What the task requires:
Wherever a line of the records contains "savaş", copy that line.

————

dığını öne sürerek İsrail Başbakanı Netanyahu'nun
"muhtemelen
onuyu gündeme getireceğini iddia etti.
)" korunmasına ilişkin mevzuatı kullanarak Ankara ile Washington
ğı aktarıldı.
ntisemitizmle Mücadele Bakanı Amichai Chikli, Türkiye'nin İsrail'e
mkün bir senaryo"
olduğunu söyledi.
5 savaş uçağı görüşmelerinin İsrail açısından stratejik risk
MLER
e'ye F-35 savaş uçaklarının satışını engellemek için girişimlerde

————

Task output:
5 savaş uçağı görüşmelerinin İsrail açısından stratejik risk
e'ye F-35 savaş uçaklarının satışını engellemek için girişimlerde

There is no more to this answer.